(Action item): Copy out every line of the records below word for word, leaving the pictures out.

(The records):
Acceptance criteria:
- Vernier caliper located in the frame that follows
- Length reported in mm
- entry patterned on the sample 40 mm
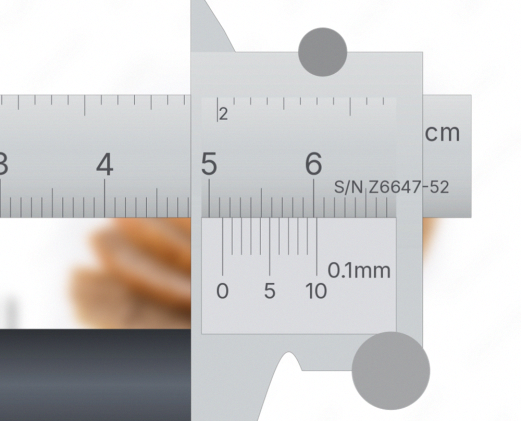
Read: 51.3 mm
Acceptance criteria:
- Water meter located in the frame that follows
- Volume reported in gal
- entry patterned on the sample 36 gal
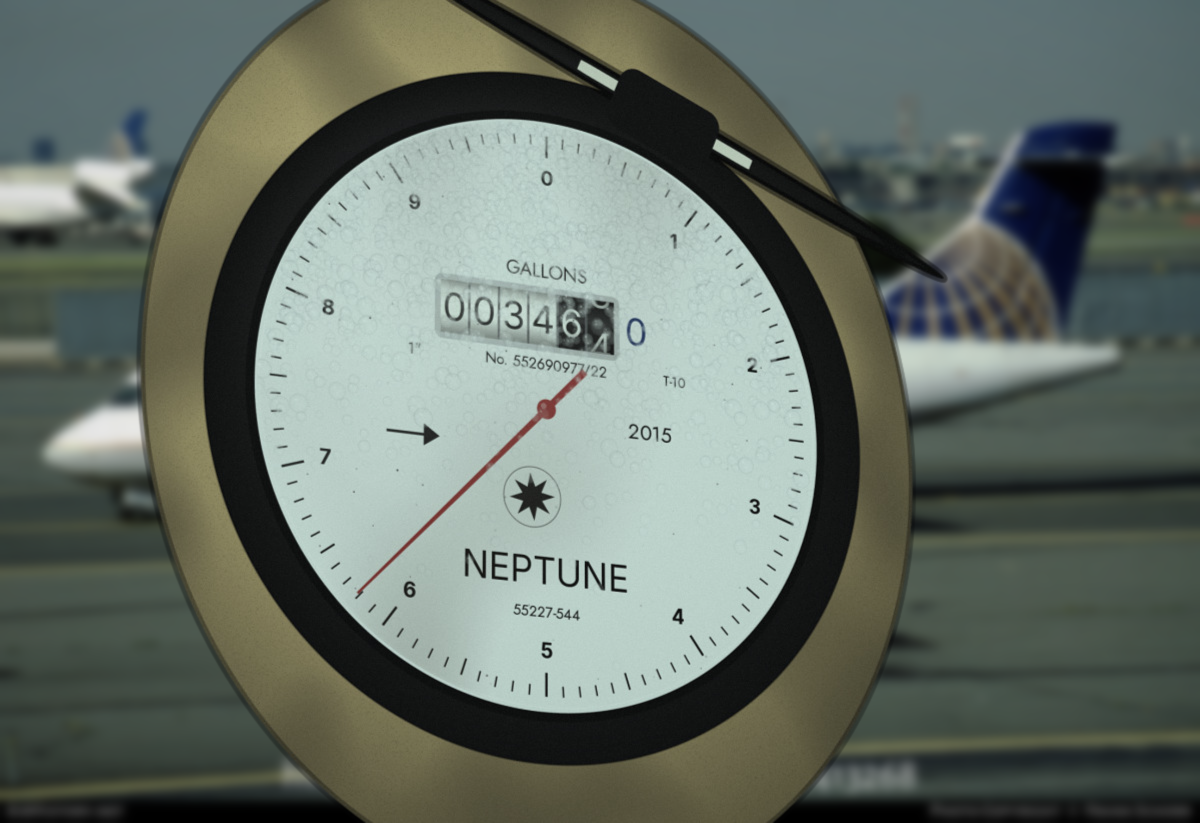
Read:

(Answer section):
Acceptance criteria:
- Vernier caliper located in the frame that follows
- Length reported in mm
- entry patterned on the sample 40 mm
Read: 51.3 mm
Acceptance criteria:
- Water meter located in the frame that follows
- Volume reported in gal
- entry patterned on the sample 36 gal
Read:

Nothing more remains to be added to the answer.